Hayes's lush, ambitious arrangements are performed by the Bar-Kays, one of Stax's premier house bands, along with guest string and horn players. Aside from the highbrow funk of the title track and two other vocal cuts (Hayes's ballad "Soulsville" and the near-20-minute midtempo funk of "Do Your Thing"), this is an instrumental set with a strong "cinematic" feel. Jazz, lounge, R&B, and atmospheric interludes are blended to give ample evidence of Hayes's brilliance as a composer and arranger. SHAFT was a commercial zenith for Hayes, and made his name as a giant of soul.
Customer Reviews
Not many soundtracks come hotter than this!
Isaac Hayes once again works his musical genious to produce a soundtrack that is second to none. The best known track is the "theme from shaft", but the others are all equally enjoyable. Definitly money well spent.
A truly great soundtrack
My dad was a big fan of Isaac Hayes and indeed a lot of the other Stax artists, as a result, I grew up listening to a lot of music from the Stax label.
So far as Isaac Hayes is concerned and film soundtracks, this really is worth buying. Isaac Hayes shows the depth of his creativity by producing an original soundtrack that has everything in it...vocals, instrumentals, lots of strings, horns, excellant rhythym section etc.etc.
Most people will be aware of the 1st track 'The Theme from Shaft' but all the others are great as well. My particular faves include 'Soulsville', 'No Name Bar' and 'Bumpy's Lament' which specifically has been sampled/copied by numerous other rnb and rap artists.
Overall, it's a masterpiece and thoroughly deserving of its Oscar. As for the film........well the less said about that the better!
Wasted on the movie
One of my most listened to albums and still absolutely ace after all these years. It's miles better than the dull, dated and cliché-riddled movie for which it was written and was, apparently, the first album to be more successful than the movie. The definitive wucka wucka guitar on the title track with a fab recording too, at Stax Studios down in Memphis, and all written when he was only 28. Tracks such as Soulsville are just absolutely dripping with cool (man), whilst Cafe Regio's is an utter classic of its genre.
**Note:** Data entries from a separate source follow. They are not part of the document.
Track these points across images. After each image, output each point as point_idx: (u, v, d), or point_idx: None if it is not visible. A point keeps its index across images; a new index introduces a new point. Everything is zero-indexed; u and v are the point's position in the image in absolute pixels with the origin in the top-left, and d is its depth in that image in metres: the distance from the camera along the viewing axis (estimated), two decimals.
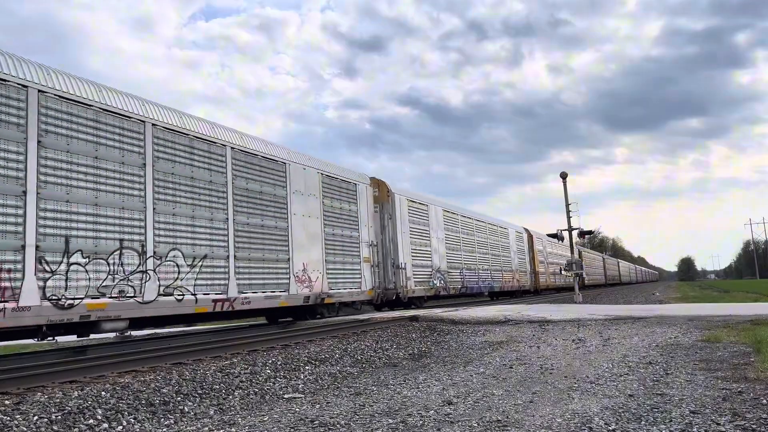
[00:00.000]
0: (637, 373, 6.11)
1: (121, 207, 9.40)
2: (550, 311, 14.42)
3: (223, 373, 6.58)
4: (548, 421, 4.23)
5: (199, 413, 5.09)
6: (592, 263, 54.49)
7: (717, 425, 3.90)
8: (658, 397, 4.86)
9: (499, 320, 12.87)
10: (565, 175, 24.01)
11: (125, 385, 5.75)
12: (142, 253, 9.60)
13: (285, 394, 5.87)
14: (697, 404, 4.54)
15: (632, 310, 14.25)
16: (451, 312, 14.69)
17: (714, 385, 5.26)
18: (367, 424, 4.38)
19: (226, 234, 11.44)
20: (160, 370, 6.79)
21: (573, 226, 24.19)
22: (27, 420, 4.51)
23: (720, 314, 11.82)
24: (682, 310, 13.55)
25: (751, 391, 4.91)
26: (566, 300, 23.90)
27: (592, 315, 12.93)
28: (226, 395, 5.73)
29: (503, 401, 5.02)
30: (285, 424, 4.53)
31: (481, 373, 6.63)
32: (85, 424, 4.57)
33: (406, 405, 5.03)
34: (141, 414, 4.95)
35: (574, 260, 23.62)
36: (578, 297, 22.67)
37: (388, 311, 17.44)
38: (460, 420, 4.40)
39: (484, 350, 8.69)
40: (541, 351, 8.27)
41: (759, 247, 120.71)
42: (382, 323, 12.42)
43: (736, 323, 10.30)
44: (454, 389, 5.68)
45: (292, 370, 7.05)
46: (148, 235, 9.74)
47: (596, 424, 4.08)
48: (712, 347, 7.77)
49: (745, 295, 28.59)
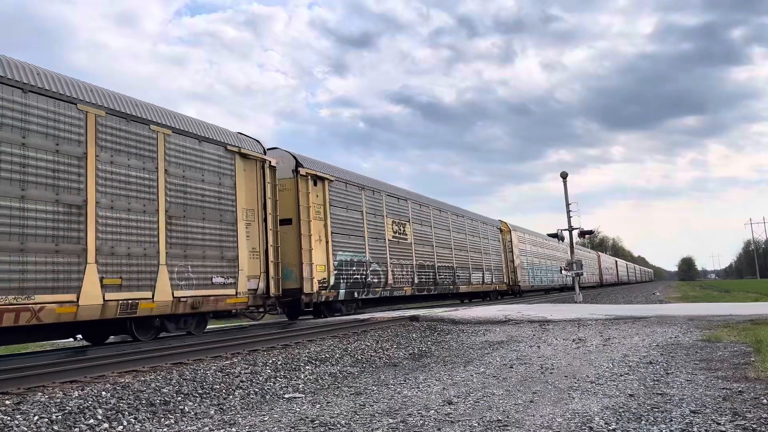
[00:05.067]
0: (638, 372, 6.11)
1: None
2: (550, 311, 14.42)
3: (224, 372, 6.58)
4: (549, 421, 4.23)
5: (200, 413, 5.09)
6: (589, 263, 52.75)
7: (717, 425, 3.90)
8: (658, 397, 4.86)
9: (499, 320, 12.88)
10: (565, 175, 24.01)
11: (126, 385, 5.75)
12: None
13: (285, 394, 5.87)
14: (698, 404, 4.54)
15: (633, 310, 14.25)
16: (452, 312, 14.70)
17: (714, 385, 5.26)
18: (367, 424, 4.38)
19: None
20: (161, 370, 6.79)
21: (573, 226, 24.20)
22: (27, 420, 4.51)
23: (720, 314, 11.81)
24: (682, 310, 13.55)
25: (752, 391, 4.91)
26: (566, 300, 23.90)
27: (592, 315, 12.93)
28: (227, 395, 5.73)
29: (504, 401, 5.02)
30: (285, 423, 4.53)
31: (481, 372, 6.63)
32: (85, 424, 4.58)
33: (406, 405, 5.03)
34: (141, 414, 4.95)
35: (575, 260, 23.63)
36: (578, 297, 22.68)
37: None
38: (460, 420, 4.40)
39: (485, 350, 8.69)
40: (542, 351, 8.27)
41: (759, 247, 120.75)
42: (382, 323, 12.43)
43: (736, 323, 10.30)
44: (454, 389, 5.68)
45: (293, 369, 7.05)
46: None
47: (597, 423, 4.08)
48: (713, 347, 7.77)
49: (746, 294, 28.59)
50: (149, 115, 10.48)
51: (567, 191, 24.17)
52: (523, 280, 32.89)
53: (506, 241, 31.78)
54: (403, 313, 15.59)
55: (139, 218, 9.95)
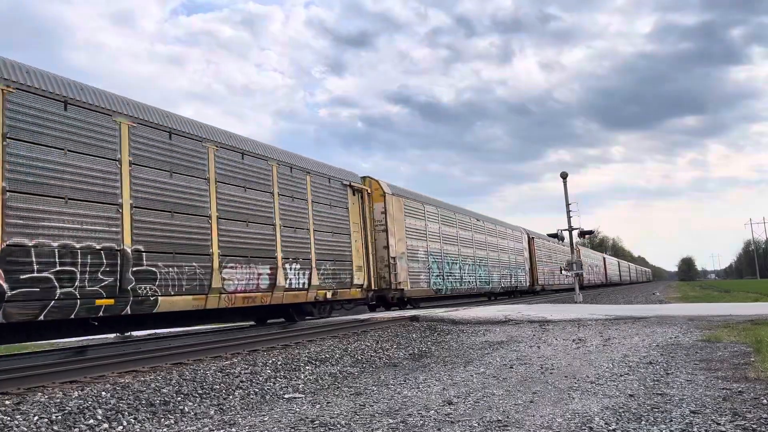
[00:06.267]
0: (638, 372, 6.11)
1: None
2: (550, 311, 14.42)
3: (224, 373, 6.58)
4: (549, 421, 4.23)
5: (200, 413, 5.09)
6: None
7: (717, 425, 3.90)
8: (658, 397, 4.86)
9: (499, 320, 12.88)
10: (565, 175, 24.01)
11: (125, 385, 5.75)
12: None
13: (285, 394, 5.87)
14: (698, 404, 4.54)
15: (633, 310, 14.25)
16: (452, 312, 14.70)
17: (714, 385, 5.26)
18: (367, 424, 4.38)
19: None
20: (161, 370, 6.79)
21: (573, 226, 24.21)
22: (27, 420, 4.51)
23: (720, 314, 11.82)
24: (682, 310, 13.55)
25: (752, 391, 4.91)
26: (566, 300, 23.90)
27: (592, 315, 12.93)
28: (227, 395, 5.73)
29: (504, 401, 5.02)
30: (285, 424, 4.53)
31: (481, 373, 6.63)
32: (85, 424, 4.57)
33: (406, 405, 5.03)
34: (141, 414, 4.95)
35: (575, 260, 23.63)
36: (578, 297, 22.68)
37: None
38: (460, 420, 4.40)
39: (485, 350, 8.69)
40: (542, 351, 8.27)
41: (759, 247, 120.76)
42: (382, 323, 12.43)
43: (736, 323, 10.31)
44: (454, 389, 5.68)
45: (293, 370, 7.05)
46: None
47: (597, 423, 4.08)
48: (713, 347, 7.77)
49: (746, 294, 28.60)
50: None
51: (567, 191, 24.21)
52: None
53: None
54: (402, 313, 15.60)
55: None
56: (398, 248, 18.09)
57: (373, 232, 17.31)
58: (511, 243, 31.13)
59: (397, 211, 18.49)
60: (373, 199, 17.63)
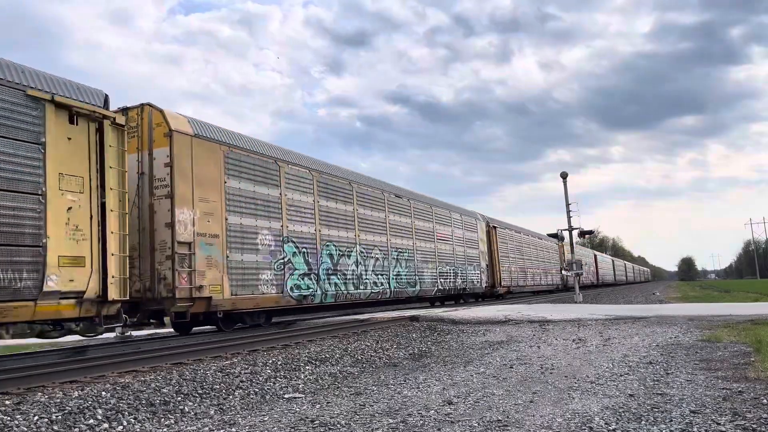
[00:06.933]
0: (638, 372, 6.12)
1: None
2: (550, 311, 14.42)
3: (224, 373, 6.58)
4: (549, 421, 4.23)
5: (200, 413, 5.09)
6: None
7: (717, 425, 3.90)
8: (658, 397, 4.87)
9: (499, 320, 12.88)
10: (565, 175, 24.02)
11: (125, 385, 5.75)
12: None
13: (285, 394, 5.87)
14: (698, 404, 4.54)
15: (632, 310, 14.26)
16: (452, 312, 14.71)
17: (714, 385, 5.26)
18: (367, 424, 4.38)
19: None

Mr Hayes produced (brilliantly), whilst guest musicians include Lester Snell (electric piano), James Alexander (electric bass), Michael Toles and Charles Pitts (guitars ~ and the guitar playing here and there is utterly first class), Willie Hall (drums & tamborine) and Gary Jones (bongos and congas). The brass section on a few tracks is ace as well, though who the musicians were isn't credited.
Side 4's 19'38" Do Your Thing wasn't in the movie at all, but somehow it's still an essential element of the album, criminally cut to a quarter of its original length for the otherwise excellent 24 bit DR edition, almost certainly to accommodate the multi-media photos, artist info and video track stuck on at the end ~ which are okay, but not worth what had to be sacrificed to make way for them.
Funny, but to this day I've never managed to hear more than the odd track from any other of his albums, except for Hot Buttered Soul which didn't inspire me at all. Somehow, none could ever measure up to this one. A true and enduring classic, excellently remastered by Joe Tarantino at Fantasy Studios in Berkeley, CA.